* TAREAS:
1. Enumera los títulos de novelas que se mencionan en el fragmento.
2. Según el fragmento, ¿desde qué ciudad llamó la esposa por teléfono?
3. Copia del fragmento el pasaje que va entre "Una tarde me" y "existiría aquella novela.", ambos incluidos.

* FRAGMENTO DE LECTURA:
Una tarde me encontraba en mi casa cuando sonó el teléfono. Era mi esposa, desde Lima. Me había llamado antes, ahora se había activado accidentalmente su celular. Sin saber que yo estaba oyéndola, ella hablaba con mi hermano. Eran íntimos amigos, salían en las revistas, trabajaban juntos. Los escuché hablar sin que lo supieran. Fue tremendo. En ese momento comprendí que debía escribir “La mujer de mi hermano”. Yo sería el esposo apático que no se follaba a su mujer. Mi hermano sería el amante brioso que se acostaba con ella para salvar el honor de la familia. De no haber sonado el teléfono, no existiría aquella novela.

“El huracán lleva tu nombre” se fundó en tres circunstancias: un hombre y su novia están en un apartamento frente al mar, en Miami, y se anuncia el paso de un huracán, y se niegan a evacuar, deciden quedarse, plantarle cara al huracán, que hace estropicios y los obliga a mudarse a Washington, manejando un camión alquilado; en Washington la mujer queda embarazada, y él le pide que aborte, y van una mañana a abortar, y unos manifestantes religiosos los insultan, y ella se va con el médico y luego sale llorando, diciendo que no pudo abortar; la mujer da a luz, y su novio está allí, a su lado, confortándola.

Lo que me precipitó a escribir “Y de repente, un ángel” fue la noticia de que mi padre estaba muriéndose, y yo no sabía si viajar para despedirme de él, y los relatos de la nana de mis hijas, quien me contó que su madre, por pobre, la vendió cuando era niña a la familia de un coronel, y nunca más la vio. Me dije: la nana tiene que encontrar a su madre y yo tengo que despedirme de mi padre, pero como no podía hacer esas cosas, decidí escribirlas, fabularlas.

* DATOS:

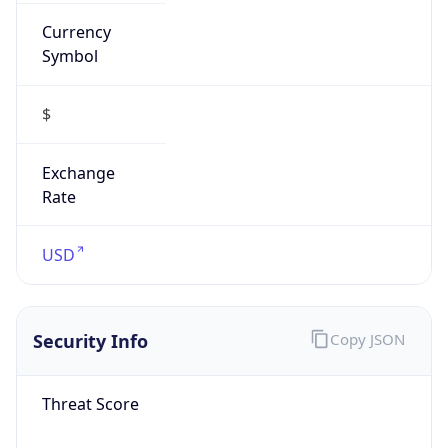
Currency
Symbol
$
Exchange
Rate
USD
Security Info
Copy JSON
Threat Score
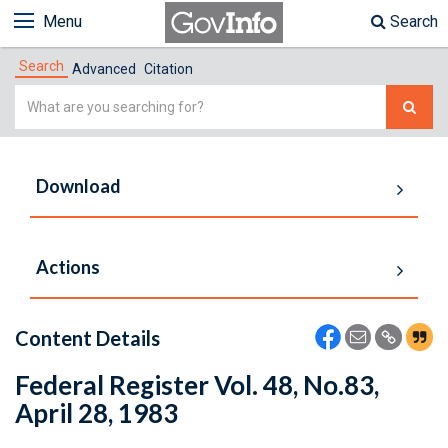
Menu
Search
Search
Advanced
Citation
Simple
Search
Download
Actions
Content Details
Federal Register Vol. 48, No.83,
April 28, 1983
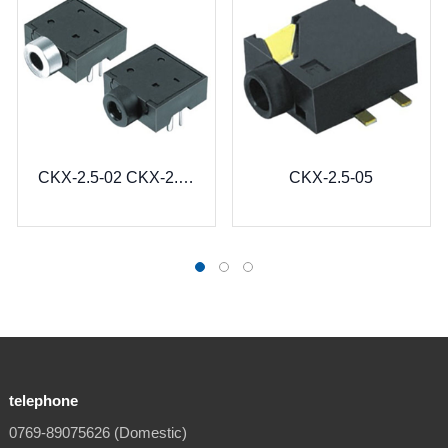
CKX-2.5-02 CKX-2.5-02B
CKX-2.5-05
telephone
0769-89075626 (Domestic)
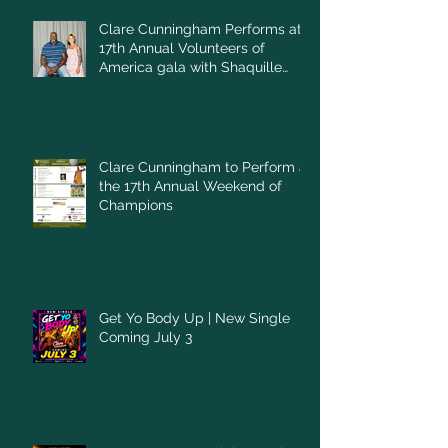
Clare Cunningham Performs at
17th Annual Volunteers of
America gala with Shaquille
O'Neal
Clare Cunningham to Perform at
the 17th Annual Weekend of
Champions
Get Yo Body Up | New Single
Coming July 3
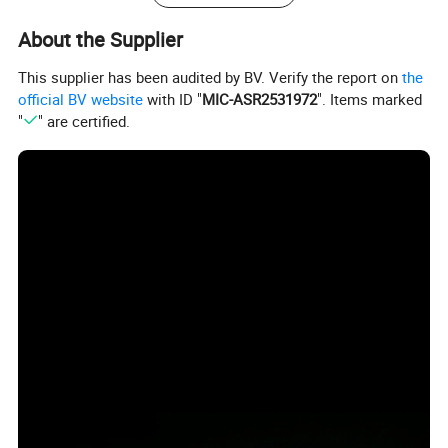
About the Supplier
This supplier has been audited by BV. Verify the report on
the
official BV website
with ID "
MIC-ASR2531972
". Items marked
"
" are certified.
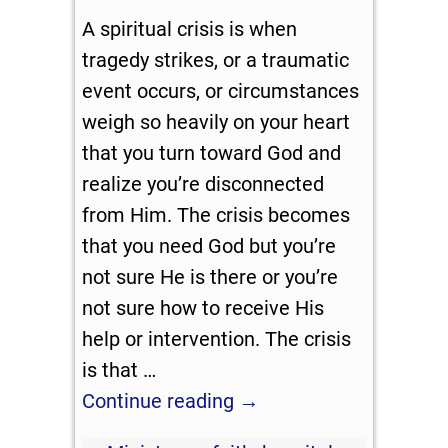
A spiritual crisis is when
tragedy strikes, or a traumatic
event occurs, or circumstances
weigh so heavily on your heart
that you turn toward God and
realize you’re disconnected
from Him. The crisis becomes
that you need God but you’re
not sure He is there or you’re
not sure how to receive His
help or intervention. The crisis
is that
…
Continue reading →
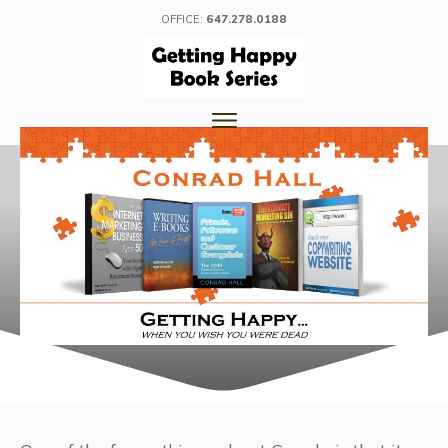
OFFICE:
647.278.0188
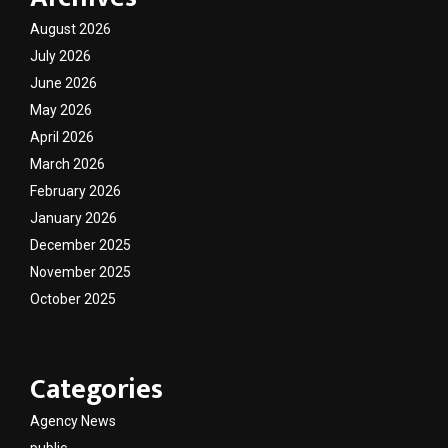
August 2026
July 2026
June 2026
May 2026
April 2026
March 2026
February 2026
January 2026
December 2025
November 2025
October 2025
Categories
Agency News
public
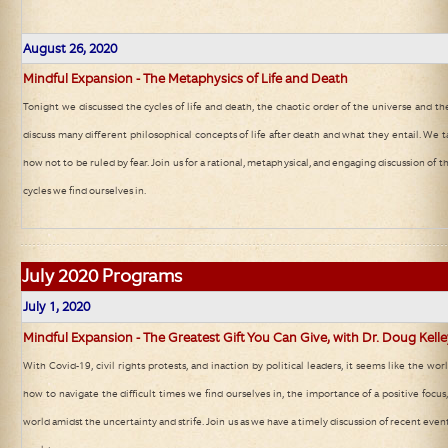
August 26, 2020
Mindful Expansion - The Metaphysics of Life and Death
Tonight we discussed the cycles of life and death, the chaotic order of the universe and th
discuss many different philosophical concepts of life after death and what they entail. We 
how not to be ruled by fear. Join us for a rational, metaphysical, and engaging discussion of t
cycles we find ourselves in.
July
2020 Programs
July 1, 2020
Mindful Expansion - The Greatest Gift You Can Give, with Dr. Doug Kell
With Covid-19, civil rights protests, and inaction by political leaders, it seems like the wor
how to navigate the difficult times we find ourselves in, the importance of a positive focu
world amidst the uncertainty and strife. Join us as we have a timely discussion of recent even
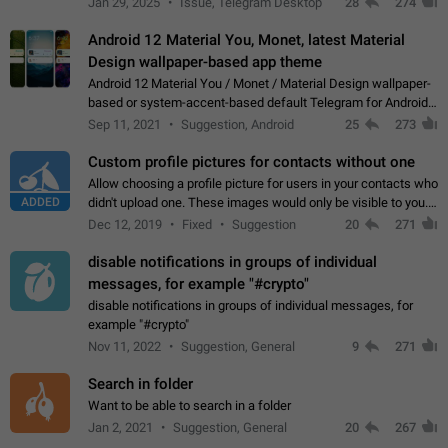
Jan 29, 2025
Issue, Telegram Desktop
28
274
down 4. Reach…
Android 12 Material You, Monet, latest Material
Design wallpaper-based app theme
Android 12 Material You / Monet / Material Design wallpaper-
based or system-accent-based default Telegram for Android
app theme, compatible with Material You system theme.
Sep 11, 2021
Suggestion, Android
25
273
Custom profile pictures for contacts without one
Allow choosing a profile picture for users in your contacts who
ADDED
didn't upload one. These images would only be visible to you.
Use cases - Improve the visual appeal of your chat list. - Find
Dec 12, 2019
Fixed
Suggestion
20
271
people more…
disable notifications in groups of individual
messages, for example "#crypto"
disable notifications in groups of individual messages, for
example "#crypto"
Nov 11, 2022
Suggestion, General
9
271
Search in folder
Want to be able to search in a folder
Jan 2, 2021
Suggestion, General
20
267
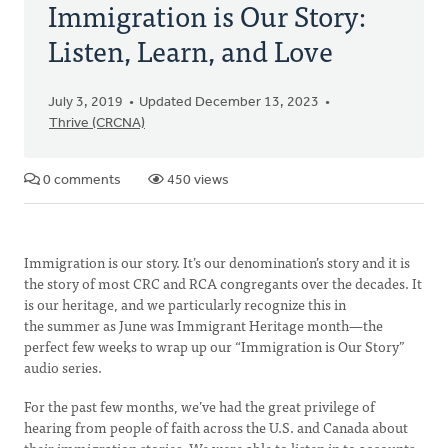
Immigration is Our Story:
Listen, Learn, and Love
July 3, 2019
Updated December 13, 2023
Thrive (CRCNA)
0 comments
450 views
Immigration is our story. It’s our denomination’s story and it is
the story of most CRC and RCA congregants over the decades. It
is our heritage, and we particularly recognize this in
the summer as June was Immigrant Heritage month—the
perfect few weeks to wrap up our “Immigration is Our Story”
audio series.
For the past few months, we’ve had the great privilege of
hearing from people of faith across the U.S. and Canada about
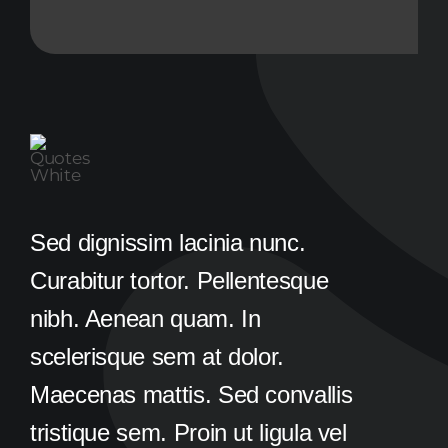
Sed dignissim lacinia nunc.
Curabitur tortor. Pellentesque
nibh. Aenean quam. In
scelerisque sem at dolor.
Maecenas mattis. Sed convallis
tristique sem. Proin ut ligula vel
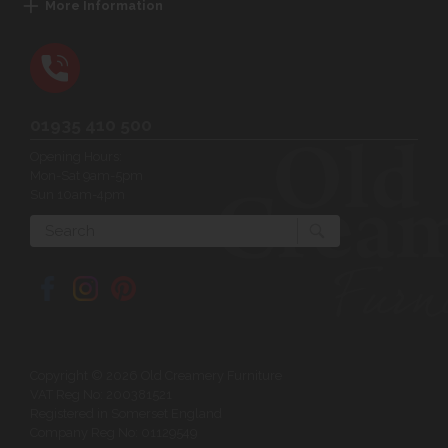
More Information
01935 410 500
Opening Hours:
Mon-Sat 9am-5pm
Sun 10am-4pm
Search
Copyright © 2026 Old Creamery Furniture
VAT Reg No: 200381521
Registered in Somerset England
Company Reg No: 01129549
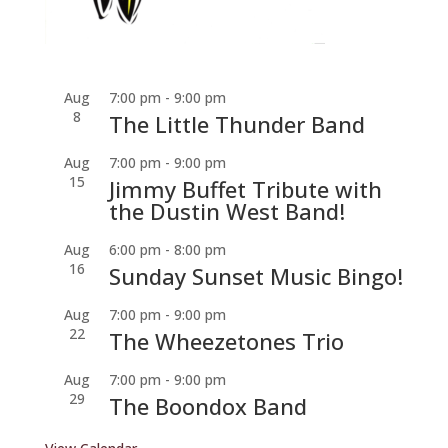
Aug
7:00 pm
-
9:00 pm
8
The Little Thunder Band
Aug
7:00 pm
-
9:00 pm
15
Jimmy Buffet Tribute with
the Dustin West Band!
Aug
6:00 pm
-
8:00 pm
16
Sunday Sunset Music Bingo!
Aug
7:00 pm
-
9:00 pm
22
The Wheezetones Trio
Aug
7:00 pm
-
9:00 pm
29
The Boondox Band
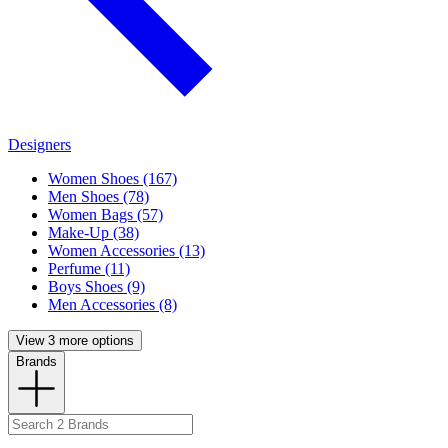
Designers
Women Shoes (167)
Men Shoes (78)
Women Bags (57)
Make-Up (38)
Women Accessories (13)
Perfume (11)
Boys Shoes (9)
Men Accessories (8)
View 3 more options
Brands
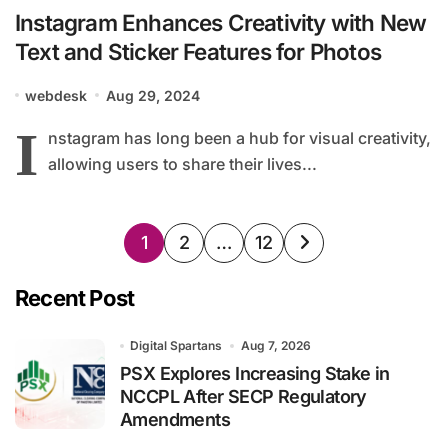
Instagram Enhances Creativity with New
Text and Sticker Features for Photos
webdesk
Aug 29, 2024
I
nstagram has long been a hub for visual creativity,
allowing users to share their lives...
Posts
1
2
…
12
pagination
Recent Post
Digital Spartans
Aug 7, 2026
PSX Explores Increasing Stake in
NCCPL After SECP Regulatory
Amendments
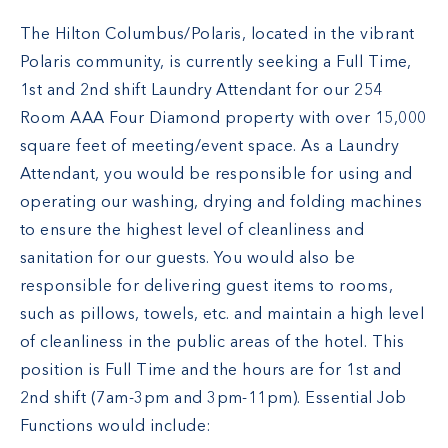
The Hilton Columbus/Polaris, located in the vibrant
Polaris community, is currently seeking a Full Time,
1st and 2nd shift Laundry Attendant for our 254
Room AAA Four Diamond property with over 15,000
square feet of meeting/event space. As a Laundry
Attendant, you would be responsible for using and
operating our washing, drying and folding machines
to ensure the highest level of cleanliness and
sanitation for our guests. You would also be
responsible for delivering guest items to rooms,
such as pillows, towels, etc. and maintain a high level
of cleanliness in the public areas of the hotel. This
position is Full Time and the hours are for 1st and
2nd shift (7am-3pm and 3pm-11pm). Essential Job
Functions would include:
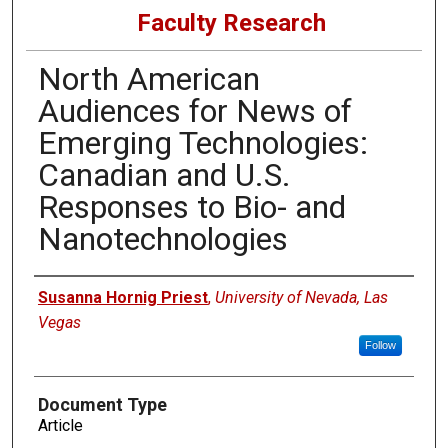
Faculty Research
North American
Audiences for News of
Emerging Technologies:
Canadian and U.S.
Responses to Bio- and
Nanotechnologies
Authors
Susanna Hornig Priest
,
University of Nevada, Las
Vegas
Follow
Document Type
Article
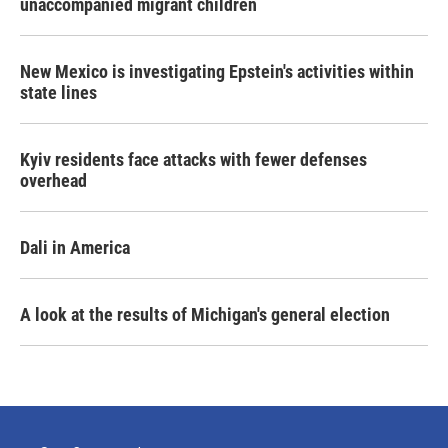
unaccompanied migrant children
New Mexico is investigating Epstein's activities within
state lines
Kyiv residents face attacks with fewer defenses
overhead
Dali in America
A look at the results of Michigan's general election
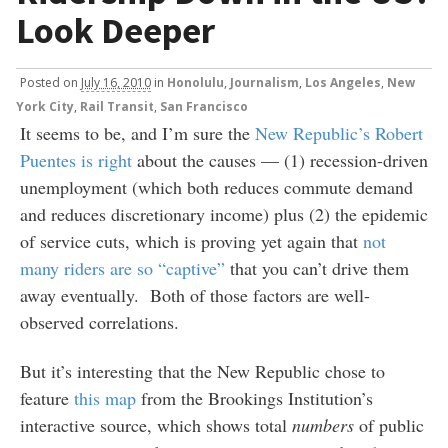
Look Deeper
Posted
on
July 16, 2010
in
Honolulu
,
Journalism
,
Los Angeles
,
New
York City
,
Rail Transit
,
San Francisco
It seems to be, and I’m sure the
New Republic’s Robert
Puentes is right
about the causes — (1) recession-driven
unemployment (which both reduces commute demand
and reduces discretionary income) plus (2) the epidemic
of service cuts, which is proving yet again that
not
many riders are so “captive”
that you can’t drive them
away eventually. Both of those factors are well-
observed correlations.
But it’s interesting that the New Republic chose to
feature
this map
from the Brookings Institution’s
interactive source, which shows total
numbers
of public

* RESPUESTAS:
1. "La mujer de mi hermano", "El huracán lleva tu nombre" y "Y de repente, un ángel".

2. Desde Lima.

3.
Una tarde me encontraba en mi casa cuando sonó el teléfono. Era mi esposa, desde Lima. Me había llamado antes, ahora se había activado accidentalmente su celular. Sin saber que yo estaba oyéndola, ella hablaba con mi hermano. Eran íntimos amigos, salían en las revistas, trabajaban juntos. Los escuché hablar sin que lo supieran. Fue tremendo. En ese momento comprendí que debía escribir “La mujer de mi hermano”. Yo sería el esposo apático que no se follaba a su mujer. Mi hermano sería el amante brioso que se acostaba con ella para salvar el honor de la familia. De no haber sonado el teléfono, no existiría aquella novela.